[[ PROVIDED ENTRIES, beginning ]]

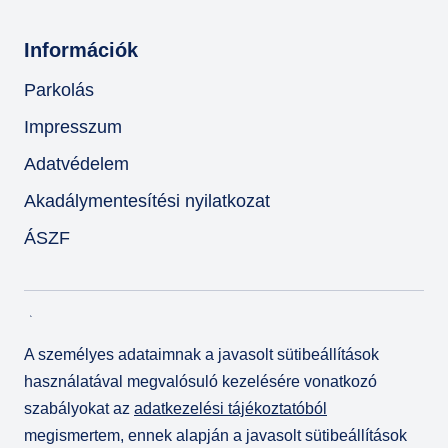
Információk
Parkolás
Impresszum
Adatvédelem
Akadálymentesítési nyilatkozat
ÁSZF
A személyes adataimnak a javasolt sütibeállítások
használatával megvalósuló kezelésére vonatkozó
szabályokat az
adatkezelési tájékoztatóból
megismertem, ennek alapján a javasolt sütibeállítások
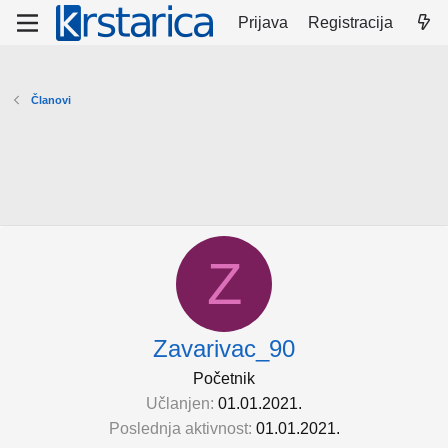
Prijava
Registracija
Članovi
Z
Zavarivac_90
Početnik
Učlanjen
01.01.2021.
Poslednja aktivnost
01.01.2021.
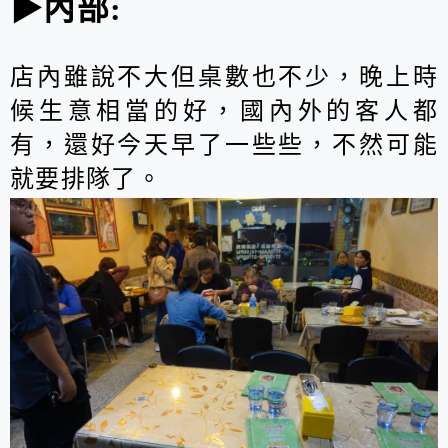
▶內部:
店內雖說不大但桌數也不少，晚上時
候生意相當的好，國內外的客人都
有，還好今天早了一些些，不然可能
就要排隊了。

[[ PROVIDED ENTRIES, end ]]

* EXERCISE DIRECTIONS:
Give back, word for word, the lines from the line that contains "Zavarivac_90" through the last line of the records, with no pictures and nothing else.

* EXERCISE OUTPUT:
Zavarivac_90
Početnik
Učlanjen
01.01.2021.
Poslednja aktivnost
01.01.2021.
▶內部:
店內雖說不大但桌數也不少，晚上時
候生意相當的好，國內外的客人都
有，還好今天早了一些些，不然可能
就要排隊了。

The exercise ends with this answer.